-- Start PROVIDED MATERIAL --

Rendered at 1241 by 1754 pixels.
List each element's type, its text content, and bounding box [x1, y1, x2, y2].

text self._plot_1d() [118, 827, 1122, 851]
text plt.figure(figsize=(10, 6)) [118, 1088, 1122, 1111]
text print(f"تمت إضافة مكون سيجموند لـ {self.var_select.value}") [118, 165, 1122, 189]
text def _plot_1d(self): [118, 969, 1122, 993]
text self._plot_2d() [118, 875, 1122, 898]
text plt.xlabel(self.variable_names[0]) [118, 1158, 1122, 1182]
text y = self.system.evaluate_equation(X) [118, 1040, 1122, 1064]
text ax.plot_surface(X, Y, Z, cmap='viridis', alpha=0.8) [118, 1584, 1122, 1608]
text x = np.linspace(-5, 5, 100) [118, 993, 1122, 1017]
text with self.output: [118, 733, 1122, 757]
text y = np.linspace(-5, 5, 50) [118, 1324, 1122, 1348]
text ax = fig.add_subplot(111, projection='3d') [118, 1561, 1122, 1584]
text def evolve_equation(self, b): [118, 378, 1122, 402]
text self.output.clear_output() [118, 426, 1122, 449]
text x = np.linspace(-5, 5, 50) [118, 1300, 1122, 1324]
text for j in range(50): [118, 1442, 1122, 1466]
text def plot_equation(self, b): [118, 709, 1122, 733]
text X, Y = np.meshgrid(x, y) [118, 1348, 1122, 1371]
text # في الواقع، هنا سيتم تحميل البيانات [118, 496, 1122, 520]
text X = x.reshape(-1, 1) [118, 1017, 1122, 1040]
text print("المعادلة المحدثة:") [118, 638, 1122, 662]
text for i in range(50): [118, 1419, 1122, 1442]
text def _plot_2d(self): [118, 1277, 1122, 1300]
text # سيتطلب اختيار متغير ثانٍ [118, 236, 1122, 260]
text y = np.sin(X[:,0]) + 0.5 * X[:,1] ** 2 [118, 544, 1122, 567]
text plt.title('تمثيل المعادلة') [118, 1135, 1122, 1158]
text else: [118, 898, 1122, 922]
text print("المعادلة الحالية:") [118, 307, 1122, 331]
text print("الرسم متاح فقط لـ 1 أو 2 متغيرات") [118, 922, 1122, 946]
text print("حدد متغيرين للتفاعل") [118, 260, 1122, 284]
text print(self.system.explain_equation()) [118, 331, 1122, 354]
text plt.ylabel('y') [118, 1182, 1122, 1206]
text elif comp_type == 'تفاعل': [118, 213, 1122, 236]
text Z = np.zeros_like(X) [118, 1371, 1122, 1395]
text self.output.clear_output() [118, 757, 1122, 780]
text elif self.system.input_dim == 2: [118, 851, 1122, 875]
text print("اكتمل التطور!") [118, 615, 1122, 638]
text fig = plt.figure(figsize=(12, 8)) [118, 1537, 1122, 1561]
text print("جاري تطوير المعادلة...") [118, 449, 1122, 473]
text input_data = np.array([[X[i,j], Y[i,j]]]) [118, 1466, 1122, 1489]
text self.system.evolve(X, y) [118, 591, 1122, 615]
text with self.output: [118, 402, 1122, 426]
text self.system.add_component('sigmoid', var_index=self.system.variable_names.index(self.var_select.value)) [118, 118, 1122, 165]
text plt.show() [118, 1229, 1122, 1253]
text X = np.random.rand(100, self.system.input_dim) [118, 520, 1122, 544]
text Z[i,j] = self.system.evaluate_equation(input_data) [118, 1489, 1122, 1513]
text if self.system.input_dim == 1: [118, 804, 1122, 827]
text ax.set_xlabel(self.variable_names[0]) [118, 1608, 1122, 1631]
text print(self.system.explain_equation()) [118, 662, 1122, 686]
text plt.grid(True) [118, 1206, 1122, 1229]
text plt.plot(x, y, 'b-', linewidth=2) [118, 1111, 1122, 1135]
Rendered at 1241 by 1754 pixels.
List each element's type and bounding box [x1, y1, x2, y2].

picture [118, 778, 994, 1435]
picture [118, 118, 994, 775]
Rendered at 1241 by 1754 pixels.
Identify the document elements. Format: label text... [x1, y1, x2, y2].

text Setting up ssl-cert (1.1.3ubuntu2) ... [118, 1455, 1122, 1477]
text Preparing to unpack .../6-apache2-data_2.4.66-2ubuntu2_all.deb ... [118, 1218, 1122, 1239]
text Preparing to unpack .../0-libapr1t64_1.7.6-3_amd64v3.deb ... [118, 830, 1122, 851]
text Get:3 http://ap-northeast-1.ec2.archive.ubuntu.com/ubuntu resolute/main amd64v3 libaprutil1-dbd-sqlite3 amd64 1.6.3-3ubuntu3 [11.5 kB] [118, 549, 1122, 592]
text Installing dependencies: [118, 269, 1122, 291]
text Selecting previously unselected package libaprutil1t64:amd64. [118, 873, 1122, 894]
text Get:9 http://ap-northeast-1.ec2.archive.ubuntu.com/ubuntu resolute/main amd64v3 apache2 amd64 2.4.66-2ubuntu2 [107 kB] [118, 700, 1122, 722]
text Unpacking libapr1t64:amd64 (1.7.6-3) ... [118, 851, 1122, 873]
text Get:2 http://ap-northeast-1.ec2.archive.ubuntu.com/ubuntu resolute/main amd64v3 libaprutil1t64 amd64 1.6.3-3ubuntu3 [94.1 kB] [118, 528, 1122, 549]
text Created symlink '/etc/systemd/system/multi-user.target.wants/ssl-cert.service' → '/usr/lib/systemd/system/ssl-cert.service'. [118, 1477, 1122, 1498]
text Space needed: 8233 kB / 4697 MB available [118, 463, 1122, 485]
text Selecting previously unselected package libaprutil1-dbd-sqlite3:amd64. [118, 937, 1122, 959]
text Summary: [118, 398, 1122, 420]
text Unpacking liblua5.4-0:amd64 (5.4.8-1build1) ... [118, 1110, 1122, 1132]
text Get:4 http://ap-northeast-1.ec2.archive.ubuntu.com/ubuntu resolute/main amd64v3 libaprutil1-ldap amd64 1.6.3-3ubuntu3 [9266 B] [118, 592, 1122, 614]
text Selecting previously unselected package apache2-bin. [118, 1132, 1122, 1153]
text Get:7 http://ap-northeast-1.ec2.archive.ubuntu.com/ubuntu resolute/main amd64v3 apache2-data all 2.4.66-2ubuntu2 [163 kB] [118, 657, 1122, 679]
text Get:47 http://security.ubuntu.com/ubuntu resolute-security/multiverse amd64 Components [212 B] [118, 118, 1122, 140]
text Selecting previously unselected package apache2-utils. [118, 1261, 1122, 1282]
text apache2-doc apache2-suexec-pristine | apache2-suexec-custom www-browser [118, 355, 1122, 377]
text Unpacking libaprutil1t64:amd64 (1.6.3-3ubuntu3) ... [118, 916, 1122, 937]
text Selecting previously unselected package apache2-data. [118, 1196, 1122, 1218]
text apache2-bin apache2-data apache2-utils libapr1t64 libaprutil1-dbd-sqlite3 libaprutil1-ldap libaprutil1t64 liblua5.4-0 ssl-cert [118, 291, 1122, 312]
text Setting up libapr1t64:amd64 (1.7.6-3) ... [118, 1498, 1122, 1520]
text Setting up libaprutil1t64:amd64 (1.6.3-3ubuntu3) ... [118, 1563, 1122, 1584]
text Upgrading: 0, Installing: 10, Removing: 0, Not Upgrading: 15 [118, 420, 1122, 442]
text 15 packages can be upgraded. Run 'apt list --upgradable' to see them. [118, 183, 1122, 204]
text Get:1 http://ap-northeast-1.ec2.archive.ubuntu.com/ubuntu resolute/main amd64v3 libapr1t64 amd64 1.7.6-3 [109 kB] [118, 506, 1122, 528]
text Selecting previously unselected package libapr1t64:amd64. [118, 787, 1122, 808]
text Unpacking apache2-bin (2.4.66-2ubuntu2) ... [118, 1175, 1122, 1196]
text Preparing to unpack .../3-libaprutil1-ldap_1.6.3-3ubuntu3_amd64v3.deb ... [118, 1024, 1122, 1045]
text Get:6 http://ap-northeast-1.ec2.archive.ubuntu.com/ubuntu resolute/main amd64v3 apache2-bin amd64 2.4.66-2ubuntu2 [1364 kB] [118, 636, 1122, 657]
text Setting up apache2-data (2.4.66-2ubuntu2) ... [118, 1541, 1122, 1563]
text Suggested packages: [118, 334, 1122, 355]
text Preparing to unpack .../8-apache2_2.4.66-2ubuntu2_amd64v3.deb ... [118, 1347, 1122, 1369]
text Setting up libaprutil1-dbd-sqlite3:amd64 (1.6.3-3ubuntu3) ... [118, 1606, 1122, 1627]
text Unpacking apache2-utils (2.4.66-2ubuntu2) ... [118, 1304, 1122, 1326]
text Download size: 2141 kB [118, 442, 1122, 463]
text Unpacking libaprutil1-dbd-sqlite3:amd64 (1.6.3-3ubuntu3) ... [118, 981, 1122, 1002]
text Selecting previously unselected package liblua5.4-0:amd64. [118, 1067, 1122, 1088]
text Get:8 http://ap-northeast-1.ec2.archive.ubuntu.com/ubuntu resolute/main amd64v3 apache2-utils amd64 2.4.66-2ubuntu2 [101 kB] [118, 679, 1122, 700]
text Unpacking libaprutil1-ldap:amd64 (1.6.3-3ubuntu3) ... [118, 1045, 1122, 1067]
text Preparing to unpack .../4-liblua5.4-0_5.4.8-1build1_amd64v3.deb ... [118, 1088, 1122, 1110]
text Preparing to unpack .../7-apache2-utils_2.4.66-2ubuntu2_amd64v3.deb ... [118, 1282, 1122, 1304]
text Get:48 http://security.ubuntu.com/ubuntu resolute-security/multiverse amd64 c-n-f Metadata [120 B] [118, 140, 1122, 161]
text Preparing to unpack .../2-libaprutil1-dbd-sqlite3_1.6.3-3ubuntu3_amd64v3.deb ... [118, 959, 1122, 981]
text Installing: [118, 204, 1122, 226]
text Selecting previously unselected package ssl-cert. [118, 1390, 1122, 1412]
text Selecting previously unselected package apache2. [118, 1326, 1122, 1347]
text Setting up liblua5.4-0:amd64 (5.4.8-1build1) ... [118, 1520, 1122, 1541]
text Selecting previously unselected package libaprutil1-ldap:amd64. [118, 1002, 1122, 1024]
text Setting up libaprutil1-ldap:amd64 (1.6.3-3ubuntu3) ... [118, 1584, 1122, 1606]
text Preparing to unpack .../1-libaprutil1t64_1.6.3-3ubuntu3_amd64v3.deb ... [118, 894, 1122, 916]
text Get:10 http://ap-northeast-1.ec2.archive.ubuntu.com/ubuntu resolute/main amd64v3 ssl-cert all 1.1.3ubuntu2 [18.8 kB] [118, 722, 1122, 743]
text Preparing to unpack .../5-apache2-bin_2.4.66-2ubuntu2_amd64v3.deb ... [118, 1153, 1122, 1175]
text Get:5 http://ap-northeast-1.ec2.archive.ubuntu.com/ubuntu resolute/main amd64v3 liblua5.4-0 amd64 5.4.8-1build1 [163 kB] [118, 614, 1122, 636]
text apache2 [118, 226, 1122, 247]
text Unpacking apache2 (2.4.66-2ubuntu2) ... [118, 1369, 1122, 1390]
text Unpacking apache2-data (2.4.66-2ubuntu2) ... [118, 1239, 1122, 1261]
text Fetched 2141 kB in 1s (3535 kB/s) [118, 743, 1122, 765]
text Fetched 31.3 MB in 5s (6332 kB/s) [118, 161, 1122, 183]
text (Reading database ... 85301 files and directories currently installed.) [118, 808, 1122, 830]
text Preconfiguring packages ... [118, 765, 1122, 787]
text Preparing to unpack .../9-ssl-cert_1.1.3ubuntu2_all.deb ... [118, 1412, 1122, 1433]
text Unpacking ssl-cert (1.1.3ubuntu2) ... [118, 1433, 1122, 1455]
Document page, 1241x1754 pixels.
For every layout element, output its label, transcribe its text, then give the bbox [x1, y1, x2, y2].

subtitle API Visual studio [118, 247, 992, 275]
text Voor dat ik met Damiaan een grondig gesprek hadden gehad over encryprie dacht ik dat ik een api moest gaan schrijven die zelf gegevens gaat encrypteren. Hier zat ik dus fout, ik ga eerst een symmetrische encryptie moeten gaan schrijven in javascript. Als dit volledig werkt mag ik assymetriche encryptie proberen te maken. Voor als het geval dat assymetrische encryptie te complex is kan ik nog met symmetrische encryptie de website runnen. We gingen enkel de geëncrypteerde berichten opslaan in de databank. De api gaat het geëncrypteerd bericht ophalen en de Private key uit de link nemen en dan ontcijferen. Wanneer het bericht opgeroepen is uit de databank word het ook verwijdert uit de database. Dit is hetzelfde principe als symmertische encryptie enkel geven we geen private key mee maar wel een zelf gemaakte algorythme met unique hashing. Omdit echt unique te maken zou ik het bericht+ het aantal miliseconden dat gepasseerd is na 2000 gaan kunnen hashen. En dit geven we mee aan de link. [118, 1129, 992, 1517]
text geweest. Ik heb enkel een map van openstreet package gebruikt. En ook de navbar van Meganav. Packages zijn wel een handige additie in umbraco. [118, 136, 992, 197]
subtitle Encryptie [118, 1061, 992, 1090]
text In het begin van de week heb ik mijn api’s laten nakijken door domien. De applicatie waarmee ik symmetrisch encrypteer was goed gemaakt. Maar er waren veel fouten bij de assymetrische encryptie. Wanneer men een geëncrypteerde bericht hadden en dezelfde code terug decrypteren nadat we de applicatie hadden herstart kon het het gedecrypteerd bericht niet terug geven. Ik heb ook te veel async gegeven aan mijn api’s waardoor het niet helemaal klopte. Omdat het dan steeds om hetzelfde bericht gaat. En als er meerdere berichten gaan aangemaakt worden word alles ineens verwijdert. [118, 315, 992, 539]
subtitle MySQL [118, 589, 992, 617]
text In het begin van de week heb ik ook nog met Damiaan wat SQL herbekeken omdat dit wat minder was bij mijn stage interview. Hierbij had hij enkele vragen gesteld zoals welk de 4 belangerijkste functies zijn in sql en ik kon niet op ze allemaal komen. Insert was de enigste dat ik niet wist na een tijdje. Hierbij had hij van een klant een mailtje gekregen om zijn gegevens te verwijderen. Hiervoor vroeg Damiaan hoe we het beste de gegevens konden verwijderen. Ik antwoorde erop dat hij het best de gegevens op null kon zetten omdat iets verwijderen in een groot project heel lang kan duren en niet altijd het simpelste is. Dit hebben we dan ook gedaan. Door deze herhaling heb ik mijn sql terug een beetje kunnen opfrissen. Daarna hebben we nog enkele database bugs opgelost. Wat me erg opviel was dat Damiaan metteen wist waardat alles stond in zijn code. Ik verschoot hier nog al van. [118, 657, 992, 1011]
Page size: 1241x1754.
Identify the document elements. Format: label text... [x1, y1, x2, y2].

-- End PROVIDED MATERIAL --

**WHAT TO WORK ON**:
Can you copy out, word for word, every line from the start of the rows through the line containing "List each element's type, its", including that line?

**RESULT**:
Rendered at 1241 by 1754 pixels.
List each element's type, its text content, and bounding box [x1, y1, x2, y2].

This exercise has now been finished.